[User interface change data]

━━━━

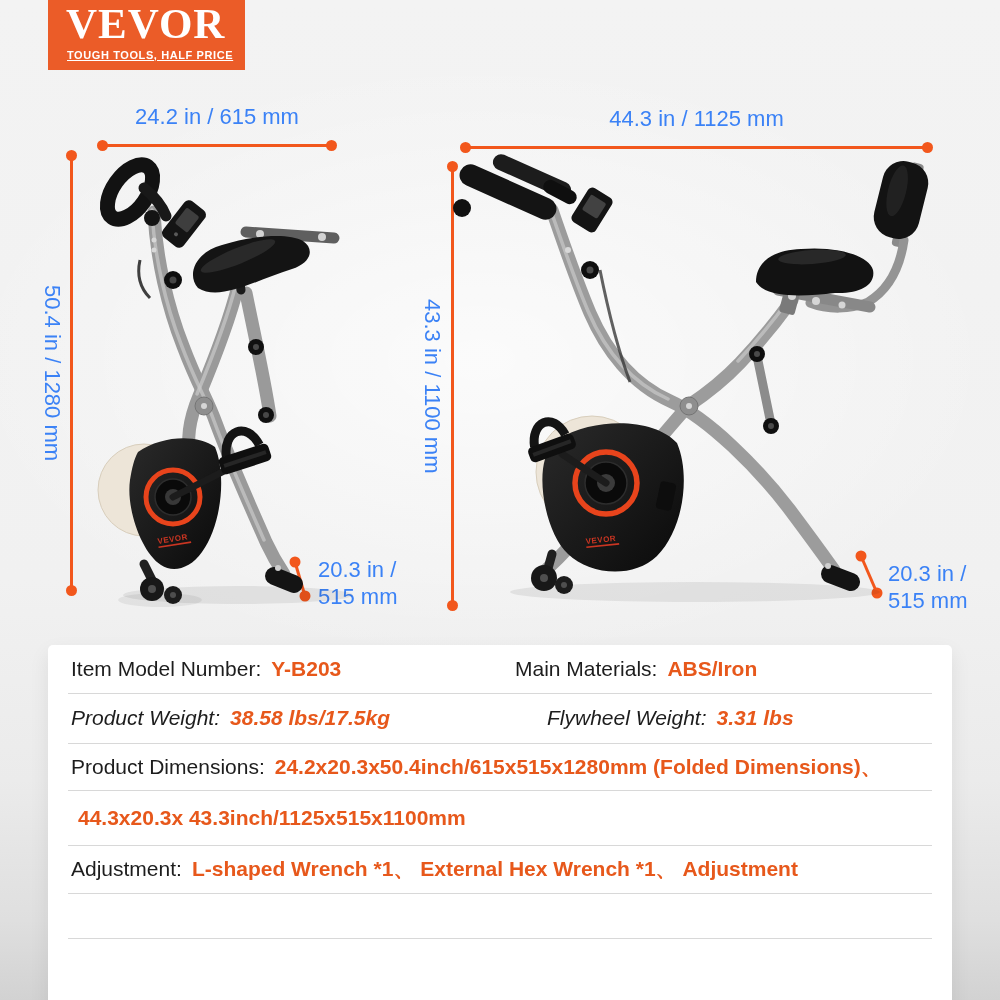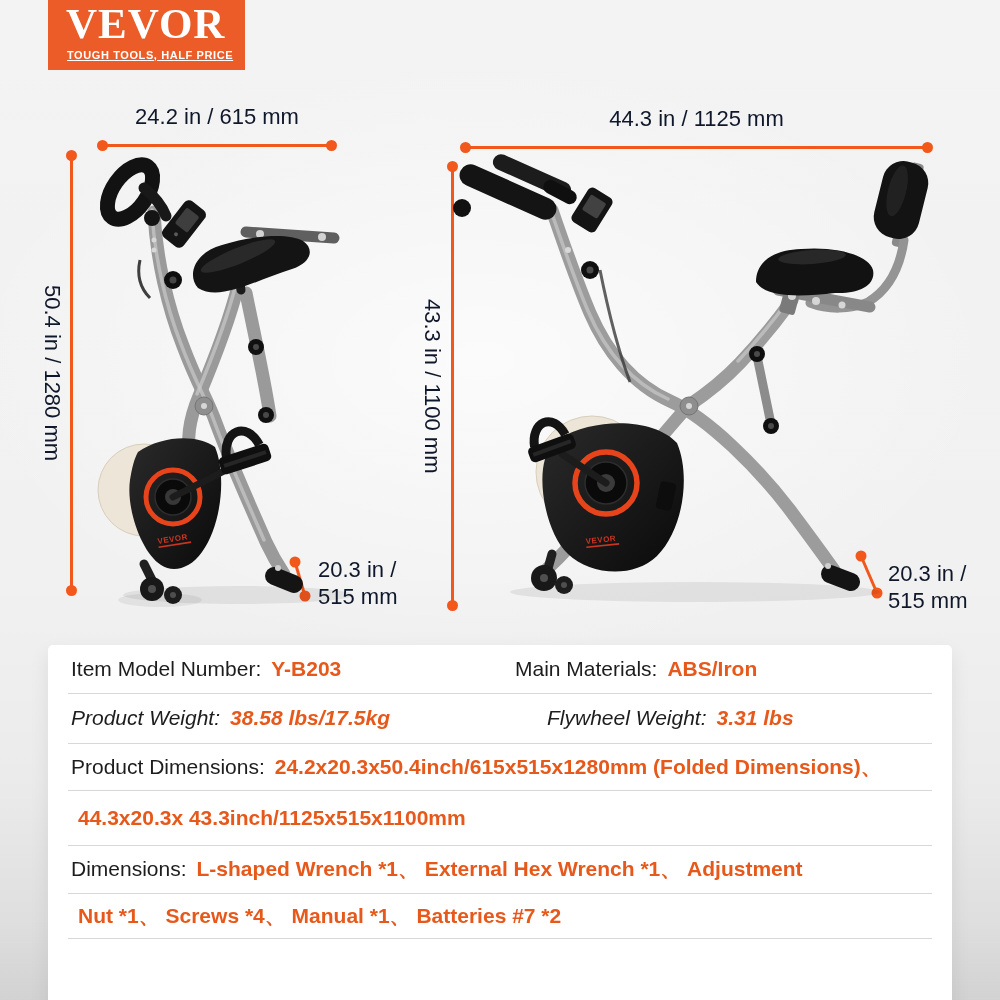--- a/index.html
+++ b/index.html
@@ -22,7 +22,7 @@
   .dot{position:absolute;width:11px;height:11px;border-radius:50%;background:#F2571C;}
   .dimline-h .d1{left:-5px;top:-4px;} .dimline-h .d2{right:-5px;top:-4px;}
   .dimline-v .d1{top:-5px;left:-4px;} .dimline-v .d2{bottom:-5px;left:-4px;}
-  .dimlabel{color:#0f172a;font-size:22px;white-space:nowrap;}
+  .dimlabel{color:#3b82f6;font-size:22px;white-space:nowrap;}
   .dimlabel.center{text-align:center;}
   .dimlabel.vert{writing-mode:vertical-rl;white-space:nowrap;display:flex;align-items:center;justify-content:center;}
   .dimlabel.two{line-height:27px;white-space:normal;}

━━━━

#### Problem to work on:
Please set down the records exactly, and keep every image out of the copy.

#### Answer section:
--- a/index.html
+++ b/index.html
@@ -22,7 +22,7 @@
   .dot{position:absolute;width:11px;height:11px;border-radius:50%;background:#F2571C;}
   .dimline-h .d1{left:-5px;top:-4px;} .dimline-h .d2{right:-5px;top:-4px;}
   .dimline-v .d1{top:-5px;left:-4px;} .dimline-v .d2{bottom:-5px;left:-4px;}
-  .dimlabel{color:#0f172a;font-size:22px;white-space:nowrap;}
+  .dimlabel{color:#3b82f6;font-size:22px;white-space:nowrap;}
   .dimlabel.center{text-align:center;}
   .dimlabel.vert{writing-mode:vertical-rl;white-space:nowrap;display:flex;align-items:center;justify-content:center;}
   .dimlabel.two{line-height:27px;white-space:normal;}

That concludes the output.